No information, though, describes the fundamental issue with rating football: teams aren't well connected, and they never will be.

Let's use Jasper, a member of the 10-team SIAC since 2020, as an example. This year, Jasper's boys basketball team will play 9 conference games and 13 non-conference games, all against IHSAA schools rated by TWISTR. If I wanted to compare Jasper to, say, Huntington North, I'll be able to do that pretty easily — Jasper plays New Albany, who plays Kokomo, who plays Huntington North. Given that the TWISTR ratings are really a whole network of many transitive comparisons between teams, we can do a pretty good job by the end of the year of assessing the relative strength of these two teams.

In football, however, the SIAC plays a 9-game conference schedule, which means its teams play no non-conference games during the regular season. That's a problem for TWISTR or any other rating system — how do you compare two teams when there's no transitive property chain available to you?
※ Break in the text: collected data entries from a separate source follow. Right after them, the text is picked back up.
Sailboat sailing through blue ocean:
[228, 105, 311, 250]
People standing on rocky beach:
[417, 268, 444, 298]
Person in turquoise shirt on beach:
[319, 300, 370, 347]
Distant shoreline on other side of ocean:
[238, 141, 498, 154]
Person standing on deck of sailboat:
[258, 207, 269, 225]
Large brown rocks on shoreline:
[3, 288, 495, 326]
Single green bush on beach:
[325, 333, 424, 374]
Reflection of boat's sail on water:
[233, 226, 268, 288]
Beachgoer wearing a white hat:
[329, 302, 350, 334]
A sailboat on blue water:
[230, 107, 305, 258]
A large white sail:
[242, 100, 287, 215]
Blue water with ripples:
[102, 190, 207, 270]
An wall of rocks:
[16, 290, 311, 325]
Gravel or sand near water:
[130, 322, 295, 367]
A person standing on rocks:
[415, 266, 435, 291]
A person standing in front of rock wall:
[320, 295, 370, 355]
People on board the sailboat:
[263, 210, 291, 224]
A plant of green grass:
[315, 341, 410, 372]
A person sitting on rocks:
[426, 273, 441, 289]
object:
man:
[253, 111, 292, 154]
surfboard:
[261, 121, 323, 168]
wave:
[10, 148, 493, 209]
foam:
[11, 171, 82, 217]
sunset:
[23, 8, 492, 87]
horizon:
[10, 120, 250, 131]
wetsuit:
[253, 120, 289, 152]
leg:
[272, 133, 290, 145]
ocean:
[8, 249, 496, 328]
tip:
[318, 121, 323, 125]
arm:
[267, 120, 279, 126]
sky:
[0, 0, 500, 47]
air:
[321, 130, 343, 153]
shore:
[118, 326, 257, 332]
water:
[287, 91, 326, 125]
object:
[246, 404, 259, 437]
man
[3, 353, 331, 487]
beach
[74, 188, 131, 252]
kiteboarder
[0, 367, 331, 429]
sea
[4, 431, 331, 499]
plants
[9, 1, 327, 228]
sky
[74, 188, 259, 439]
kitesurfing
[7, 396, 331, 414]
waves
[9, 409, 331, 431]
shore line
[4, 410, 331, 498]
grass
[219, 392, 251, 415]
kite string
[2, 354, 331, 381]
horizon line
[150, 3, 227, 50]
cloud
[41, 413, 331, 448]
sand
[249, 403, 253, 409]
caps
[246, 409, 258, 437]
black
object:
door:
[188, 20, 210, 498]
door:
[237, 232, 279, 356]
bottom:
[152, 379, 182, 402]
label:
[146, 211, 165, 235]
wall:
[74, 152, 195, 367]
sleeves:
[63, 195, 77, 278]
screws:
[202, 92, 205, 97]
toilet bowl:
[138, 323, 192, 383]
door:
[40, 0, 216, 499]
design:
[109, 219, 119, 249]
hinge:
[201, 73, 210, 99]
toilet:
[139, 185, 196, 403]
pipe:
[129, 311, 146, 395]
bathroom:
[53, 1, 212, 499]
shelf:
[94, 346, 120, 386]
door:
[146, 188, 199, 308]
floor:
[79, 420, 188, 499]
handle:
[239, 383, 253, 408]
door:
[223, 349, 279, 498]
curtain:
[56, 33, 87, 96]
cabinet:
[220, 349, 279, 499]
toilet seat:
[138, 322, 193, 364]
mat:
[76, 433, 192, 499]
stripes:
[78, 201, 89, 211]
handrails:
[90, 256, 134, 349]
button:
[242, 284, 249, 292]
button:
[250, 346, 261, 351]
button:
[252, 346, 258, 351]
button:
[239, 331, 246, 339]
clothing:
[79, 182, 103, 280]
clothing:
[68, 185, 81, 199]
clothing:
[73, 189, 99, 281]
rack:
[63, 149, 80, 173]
The SIAC is the only conference playing a 9-game schedule today, but others have in the past — the Summitt split into divisions for the first time this year after playing 9-game conference schedules from 1997 through 2009 and again from 2015 through 2022, while the Hoosier Crossroads did from 2006 through 2013 — and it creates a fundamental challenge, one that's important to solve as the SIAC is a league with state title contenders most years (half the conference has been to a state title game this century, with four schools winning seven titles between them).

We're able to start building these transitive property chains once SIAC schools start playing non-conference opponents in the state tournament, but (1) it doesn't help us with pre-tournament projections and (2) the whole conference still played only 12 non-conference opponents in the state tournament this year — fewer opponents than one school will play in a whole basketball regular season.

Going forward, I anticipate publishing TWISTR ratings for football sooner by developing "priors" that inform how strong we expect any individual school to be heading into the season, based on historical data. It'll still be a bit of an inexact science until we get into the tournament, but it's the best we'll be able to do.

(By the way, this whole thing is actually be the biggest issue with seeding the football state tournament, but that's for another blog post.)

[1] From 2007 through 2022, FBS games averaged 26.3 total possessions per game, per Brian Fremeau. I think it's reasonable to expect the average high school game has fewer possessions, both because of the shorter clock (12-minute quarters vs. 15) and the bias toward run-dominant offenses you often see at the high school level. I'd also read intro to the "Notes" section of his site, which serves as a good introduction to why efficiency data is important for properly assessing the calibre of football teams.